Start of Records supplied

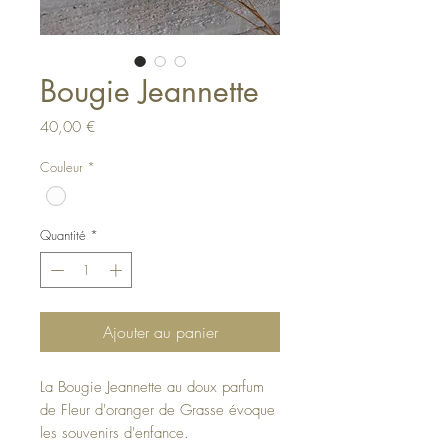
Bougie Jeannette
Prix
40,00 €
Couleur
*
Quantité
*
Ajouter au panier
La Bougie Jeannette au doux parfum
de Fleur d'oranger de Grasse évoque
les souvenirs d'enfance.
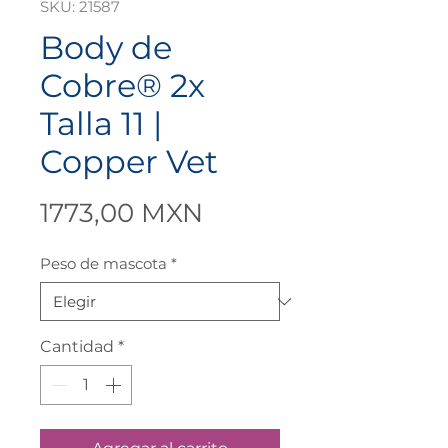
SKU: 21587
Body de
Cobre® 2x
Talla 11 |
Copper Vet
Precio
1773,00 MXN
Peso de mascota
*
Cantidad
*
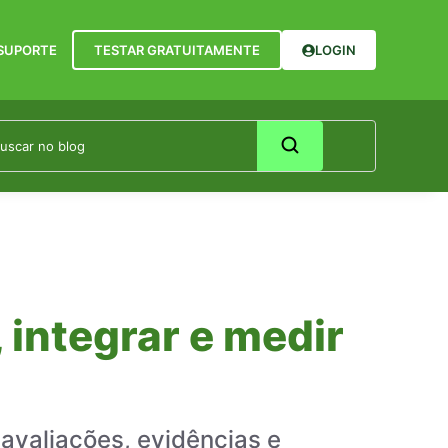
SUPORTE
TESTAR GRATUITAMENTE
LOGIN
integrar e medir
avaliações, evidências e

End of Records supplied

=== Exercise description ===
Retrieve each line of the data in which the word "Jeannette" can be found.

=== Answer for the task ===
Bougie Jeannette
La Bougie Jeannette au doux parfum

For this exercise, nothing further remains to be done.